By the time the weapons went quiet, local officials reported death tolls ranging from hundreds to as many as 2,000 people.

That was January 3, nine days ago.

On Monday, bodies still littered the bushes in the area.

“It is still not safe to go and pick them up for burial,” said Musa Bukar, the chairman of the local government where Baga is located.

No emergency crews will enter the villages where militants are still running amok, local authorities said.

“Baga is not accessible because it is still occupied by Boko Haram,” said Sen. Maina Ma’aji Lawan of northern Borno state.

The strategic Nigerian town borders Chad, giving the extremists better access to both countries.

Boko Haram has terrorized northern Nigeria regularly since 2009, attacking police, schools, churches and civilians, and bombing government buildings. The Islamist group has said its aim is to impose a stricter form of Sharia law across Nigeria, which is split between a majority Muslim north and a mostly Christian south.

The group’s brutal tactics have shocked and stunned the world.

It has kidnapped students, including more than 200 schoolgirls who were abducted in April — and remain missing.

On Saturday, explosives strapped to a girl detonated at a crowded marketplace in Nigeria, killing at least 20 people. Although no one has claimed responsibility, Boko Haram militants are the main suspects.

But the scale of the early January attack — the death of hundreds, possibly thousands — defies belief.

Any one of those sentences is a jaw dropping stunner. Why is this continuing? Isn’t anyone doing anything? Where’s the ‘international community’? Where’s the massive rally and outcry and gathering of world leaders? Where’s the social media campaign to activate people around the globe to stop the madness and inhumanity to innocent children, women, elderly, everyone in the path of this murderous gang?

Angelina Jolie wants to know, too. And in her position with the UN and the media in general, she has a voice and is using it, thank God.
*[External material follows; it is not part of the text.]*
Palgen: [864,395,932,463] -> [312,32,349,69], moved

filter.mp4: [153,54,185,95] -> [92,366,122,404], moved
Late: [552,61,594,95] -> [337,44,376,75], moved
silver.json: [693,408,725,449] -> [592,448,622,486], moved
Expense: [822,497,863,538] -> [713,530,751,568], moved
“Each new crime committed by Boko Haram exceeds the last in brutality. This is a direct consequence of the environment of total impunity in which Boko Haram operates. Every time they get away with mass murder, rape and the enslavement of women and children, they are emboldened,” Angelina Jolie, special envoy of U.N. High Commissioner for Refugees, said in a statement.

She urged the United States and other nations to offer Nigeria help to “collect evidence and bring the perpetrators of these attacks to justice.”
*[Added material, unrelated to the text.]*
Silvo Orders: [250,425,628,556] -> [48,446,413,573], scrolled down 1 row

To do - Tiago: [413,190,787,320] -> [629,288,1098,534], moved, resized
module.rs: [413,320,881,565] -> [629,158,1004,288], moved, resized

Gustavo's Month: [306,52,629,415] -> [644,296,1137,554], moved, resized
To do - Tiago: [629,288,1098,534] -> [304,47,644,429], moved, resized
Amnesty International called the massacre Boko Haram’s “deadliest act.”

“If reports that the town was largely razed to the ground and that hundreds or even as many as 2,000 civilians were killed are true, this marks a disturbing and bloody escalation of Boko Haram’s ongoing onslaught,” said Daniel Eyre, Nigeria researcher for Amnesty International.

The Nigerian military said the description of the attack as “the deadliest” was “quite valid.”

“The attack on the town by the bloodhounds and their activities since January 3 should convince well meaning people all over the world that Boko Haram is the evil all must collaborate to end,” it said.

Should is such a weak term, an innocuous one in this case. Convince? Does a case need to be made? Don’t the brutal facts shock all “well meaning people all over the world” into taking some action, any action, to call their members of government to DO something? And to do something themselves to send any form of relief available to us all?

What forms might that take, many good people desperately want to know. The first things I think of are the heroic relief organizations on the ground desperately trying to get life saving help to the thousands and thousands of innocent people terrorized and barely hanging on to life and hope, if they even have that.

Medecins Sans Frontieres/Doctors Without Borders seems to be assisting survivors in the stricken region. CNEWA, CRS, Caritas and Samaritan’s Purse are great organizations doing so much globally. It’s not evident they can get into Nigeria, though they’re certainly on location where Iraqi and Syrian refugees have fled persecution and need help. So I checked out what Archbishop Kaigama is saying. Here’s what he’s saying about the help his people need:

The Archbishop said prayer was necessary, because the situation has gone beyond what “can be managed at the human level.”